Saba Island politician

Esmeralda Johnson is a politician from Saba, and former member of the Saba Island Council for the Windward Islands People's Movement. She held this post since 28 March 2019 when, at age 21, she became the youngest person to serve in that capacity.

==Biography==
Johnson graduated from Lindenwood University in 2018 with a BA in Mathematics and Economics. In 2019, aged 21 years old, Johnson ran for election to a seat on the Island Council of Saba. She was the youngest female candidate to ever take part in the Saba Island elections. She is a member of the Windward Islands People's Movement.' Her campaign focused on the issues of youth empowerment, education and women's rights.

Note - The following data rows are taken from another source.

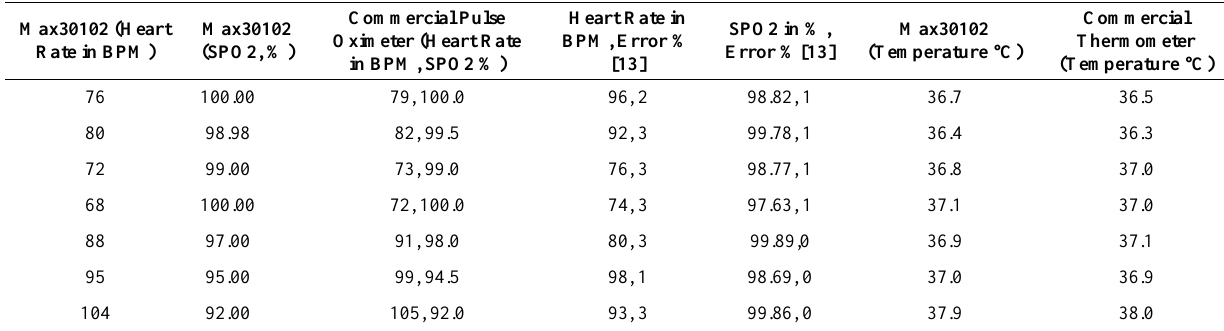
Table 1. Comparison between the current research results and findings from previous work and other commercial pulse oximeters and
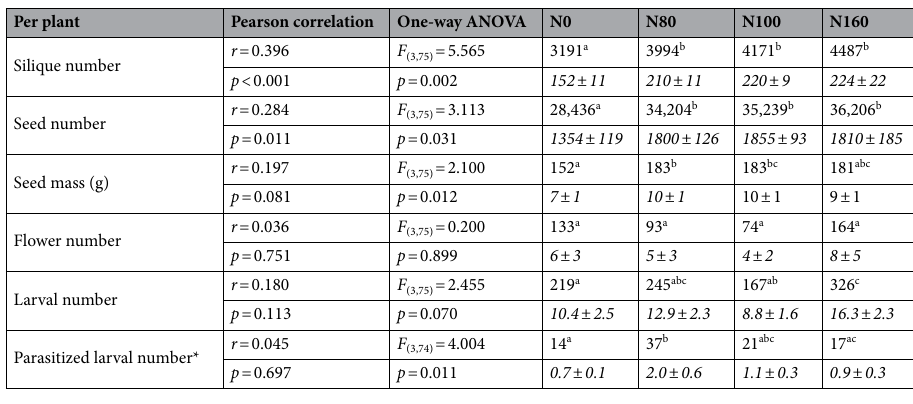
Table 2. One-way ANOVA and Pearson correlation test results for the effects of nitrogen fertilization on Brassica napus yield and Brassicogethes aeneus larval abundance and their parasitized number. Plant traits were calculated at harvest date and insects represent cumulative data up to the harvest. Nitrogen impact on the number of parasitized B. aeneus larvae was tested with ANCOVA. Significantly distinct ( p < 0.05) fertilization groups by Fisher LSD (Least Significant Difference) marked with different letters (Post Hoc comparison). N0- N160—fertilization treatments (kg ha -1 N). The number of replicates in each treatment was: N0 = 21, N80 = 19, N100 = 19, N160 = 20. r represents Pearson correlation coefficients ( n = 79 plants). The average values and standard errors are in italics. *Total number of larvae was taken as a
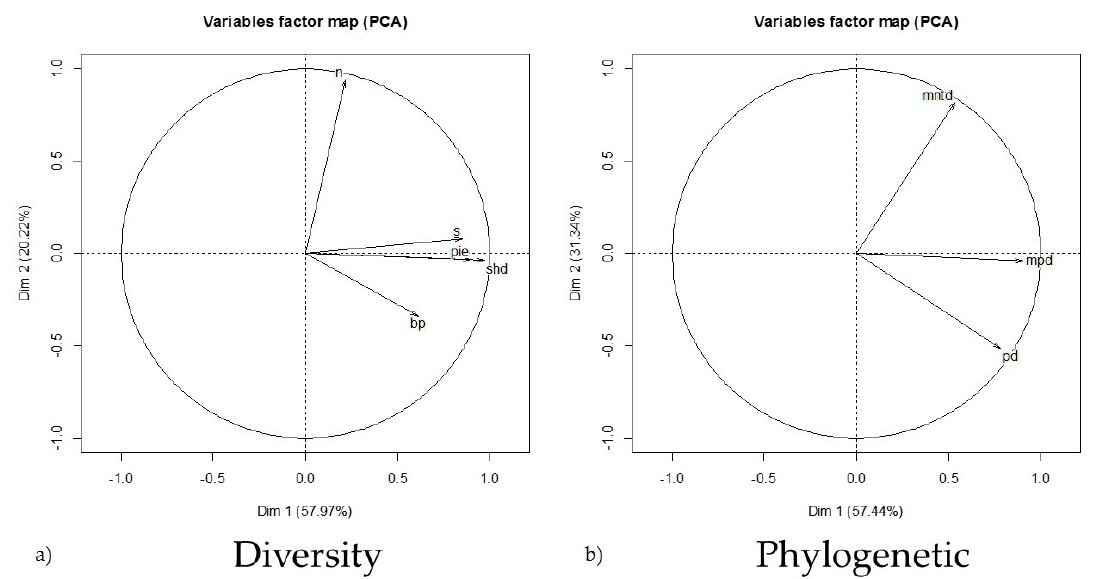
Figure 1. The results of covariate collapsing using principal component analysis (PCA) to derive eigenvectors describing small mammal assemblage diversity characteristics where dimensions one and two account for ~58% and ~20% of the variation, respectively ( a ), and phylogenetic relatedness indices where dimensions one and two account for ~57% and ~31% of the variation, respectively ( b ). These descriptors were used as predictor variables in the global model selection to account for variation in predicting the total assemblage orthohantavirus prevalence at the global scale. (n) abundance; (s) species richness; (pie) evenness; (shd) diversity index; (bp) dominance index; (mntd) mean nearest taxon distance; (mpd) mean pairwise distance; (pd) phylogenetic distance.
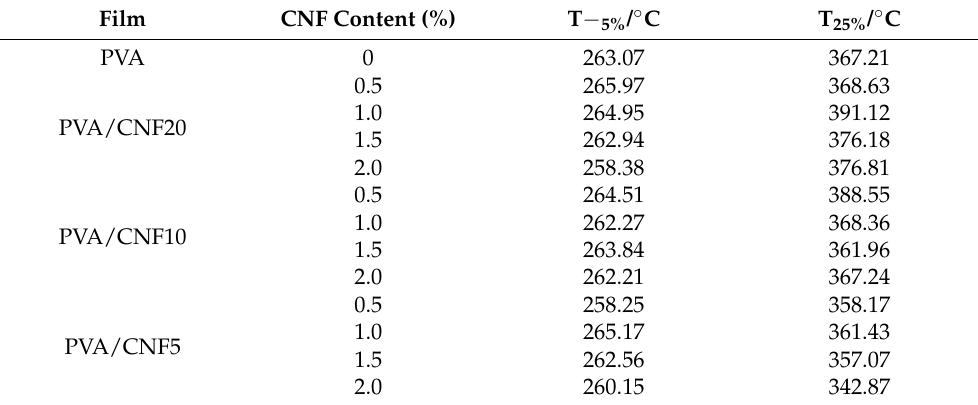
Table 3. The TGA data of neat PVA and PVA/CNF composites as a function of the CNF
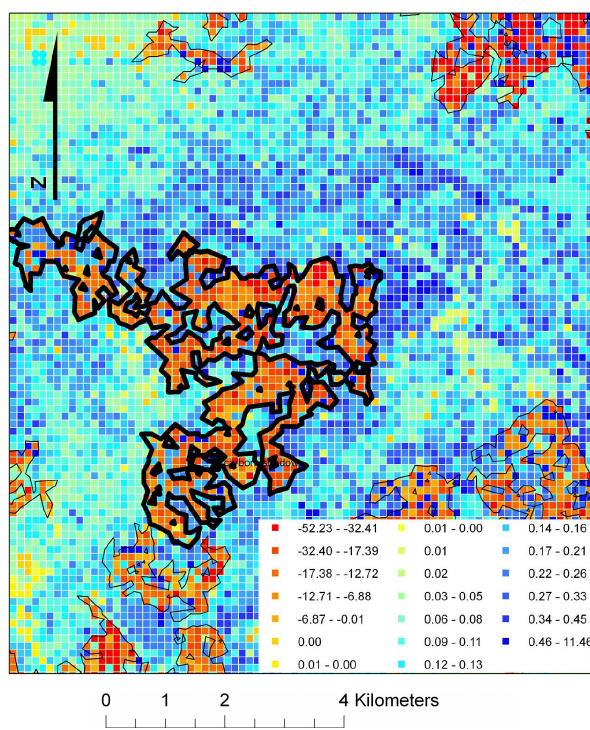
Fig. 6. Zoomed image from Fig. 5 showing expected carbon differences (tonnesha − 1 ) between the non-treatment and treatment scenario. Treatment units are hatched polygons. Dominant fire spread direction is from the southwest to northeast. Image shows positive expected carbon on the outside of treated areas (blue pixels) where treatments impeded growth of simulated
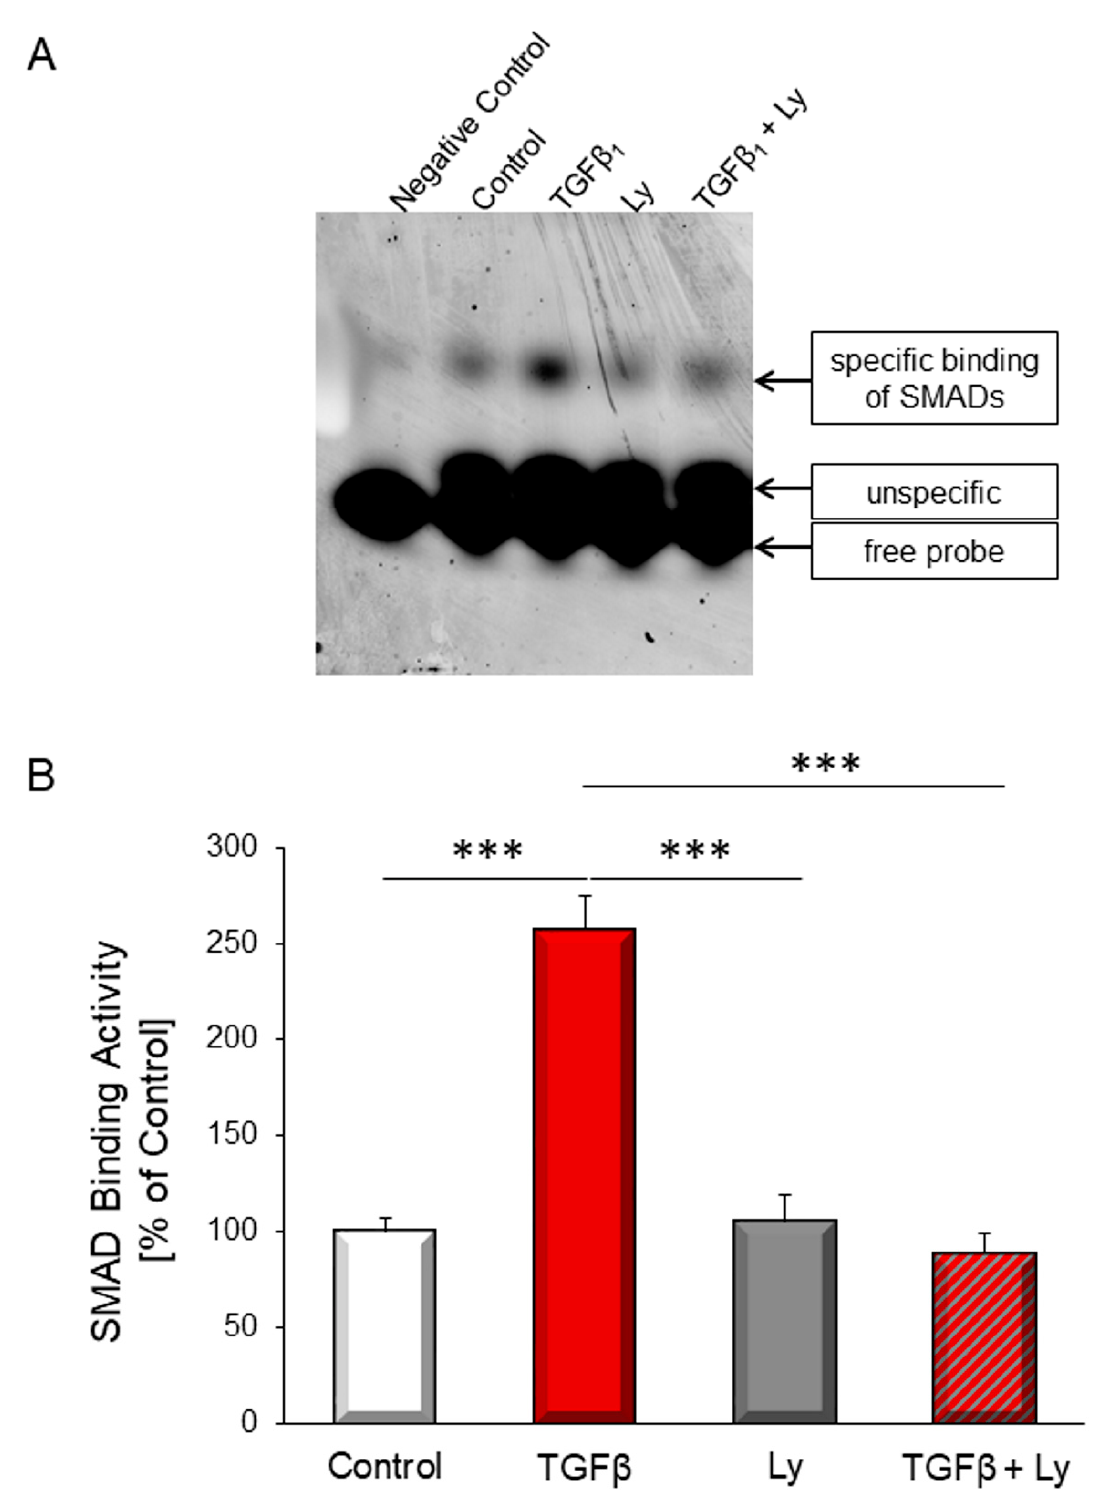
Figure 2. TGF β 1 –induced SMAD binding activity was determined with and without addition of PI3K inhibitor Ly294002 (10 µM) after two hours stimulation with 1 ng/mL TGF β 1 . ( A ) Shows a representative EMSA and ( B ) the quantitative analysis. Data are shown as means ± SEM of four different rat cardiomyocytes preparations. Significance is indicated by *** p < 0.001.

In May 2019, she was elected to a council seat with 39 votes. With her election, she became the youngest ever member of the Island Council of Saba. She is also the only female member of the current iteration of the council. Her grandfather, David Johnson was also a member of the island council; he was elected in 1979.

In June 2021, Johnson visited the Netherlands as part of a delegation from Saba Island. Issues that the group wanted clarification on from the Dutch government included development, agricultural investment, transport links with Sint Maarten, educational investment, and affordable banking. In September 2021, she was part of a delegation that visited Bonaire where members of both island councils discussed issues such as access to medical care.